Sono pochi i racconti di Stephen King che hanno ricevuto una degna trasposizione cinematografica; Nell’Erba Alta non è uno di questi.

 

 

Realizzare un film horror o thriller non è la cosa più semplice del mondo; a meno che non si voglia produrre una pellicola di bassa qualità occorrono infatti ritmo, suspance e una trama solida. Nell’Erba Alta ci prova, ma arriva corto all’obiettivo.

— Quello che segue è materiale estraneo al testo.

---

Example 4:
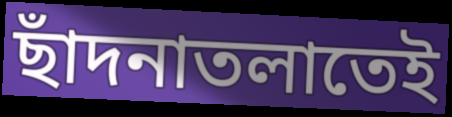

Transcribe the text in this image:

ছাঁদনাতলাতেই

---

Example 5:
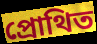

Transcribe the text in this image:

প্রোথিত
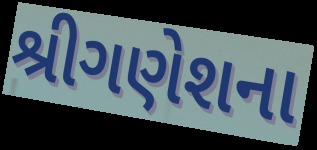
શ્રીગણેશના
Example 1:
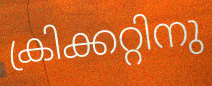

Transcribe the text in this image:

ക്രിക്കറ്റിനു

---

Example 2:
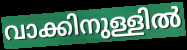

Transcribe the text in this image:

വാക്കിനുള്ളിൽ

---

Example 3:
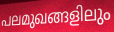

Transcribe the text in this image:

പലമുഖങ്ങളിലും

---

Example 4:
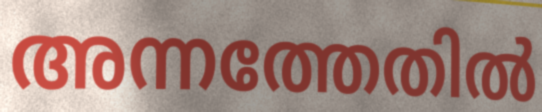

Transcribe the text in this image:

അന്നത്തേതിൽ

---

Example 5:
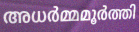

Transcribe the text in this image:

അധർമ്മമൂർത്തി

La storia vede fratello e sorella fermarsi lungo uno degli sterminati campi di granoturco che costellano la campagna statunitense del Mid-West e venire attratti al suo interno dalla voce di un ragazzino in cerca di aiuto. Una volta immersi tra le alte piante che coprono la vista, scopriranno di essere vittime di una forza che impedisce loro di ritrovare la via d’uscita.

 

 

Anche se oggettivamente si intuisce immediatamente che Nell’Erba Alta non è un capolavoro, le premesse del film non sono male. Il voler mantenere un certo alone di mistero è una delle armi principali dei film che basa la propria forza sulla suspance, ed in questo Nell’Erba Alta riesce discretamente bene. Gli eventi che si susseguono, sebbene prevedibili, contribuiscono a creare un’innegabile atmosfera che aiuta in modo non indifferente la pellicola a centrare per la maggior parte del tempo quella sospensione dell’incredulità tanto ambita in questo genere cinematografico.

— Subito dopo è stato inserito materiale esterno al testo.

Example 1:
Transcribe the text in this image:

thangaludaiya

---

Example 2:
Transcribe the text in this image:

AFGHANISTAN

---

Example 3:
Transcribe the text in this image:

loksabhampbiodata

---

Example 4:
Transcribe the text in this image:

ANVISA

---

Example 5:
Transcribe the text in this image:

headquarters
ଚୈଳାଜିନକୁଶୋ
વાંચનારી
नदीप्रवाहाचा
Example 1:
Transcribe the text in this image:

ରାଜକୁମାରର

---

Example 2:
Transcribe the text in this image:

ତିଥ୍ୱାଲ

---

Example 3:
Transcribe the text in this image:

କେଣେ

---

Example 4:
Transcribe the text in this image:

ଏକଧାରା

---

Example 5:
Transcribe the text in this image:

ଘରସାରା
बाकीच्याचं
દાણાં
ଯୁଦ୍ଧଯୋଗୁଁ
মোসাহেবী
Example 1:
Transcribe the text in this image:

Quello che però controbilancia il film, e lo fa in negativo, è il fatto che troppi elementi diversi vengono dati in pasto allo spettatore senza un contesto o delle spiegazioni precise. Sembra quasi si siano voluti buttare là alla meno peggio diversi temi ricorrenti nei racconti horror, e che lo stesso Stephen King sia vittima di se stesso e delle sue fisse per culti, religioni e possessioni (anche se no, l’eterna lotta tra il Bene e il Male stavolta non è contemplata).

 

 

Il risultato finale è che, nonostante il discreto avvio, Nell’Erba Alta si rivela un film fiacco; manca di mordente e di carisma. Non aiuta in tal senso il cast, che sebbene non mostri demeriti particolari (i due personaggi odiosi sono costruiti così e c’è poco da fare) non fa nemmeno molto per risollevare le sorti di una pellicola mediocre.
Essendo un film corale, senza un vero protagonista, si fa fatica ad individuare una prova di maggior pregio; si possono però promuovere Laysla De Oliveira e Will Buie Jr. e rimandare Harrison Gilbertson e Avery Whitted. Discorso a parte per Patrick Wilson, il cui personaggio plastico e pomposo è probabilmente bene rappresentato ma senza suscitare particolari sensazioni nello spettatore.

 

 

Buona la fotografia, con una larga fetta di girato in notturna che aiuta a formare una sensazione cupa e di disperazione (ma senza arrivare ai livelli di Vivarium). Anche i ritmi non sono male, ed il film tene più o meno fino in fondo, pur tramutandosi lentamente in qualcosa più vicino ad un film d’azione e perdendo i suoi connotati puramente psico-horrorifici.
Dietro la macchina da presa troviamo un Vincenzo Natali (Cypher, Nothing, Splice) lontano dai picchi ottenuti con Cube – Il Cubo nel lontano 1997.

Complessivamente, Nell’Erba Alta è una pellicola tralasciabile, che al di là di buone premesse e di idee di base interessanti manca purtroppo nel complesso il suo obiettivo principale: quello di coinvolgere e colpire lo sepettatore.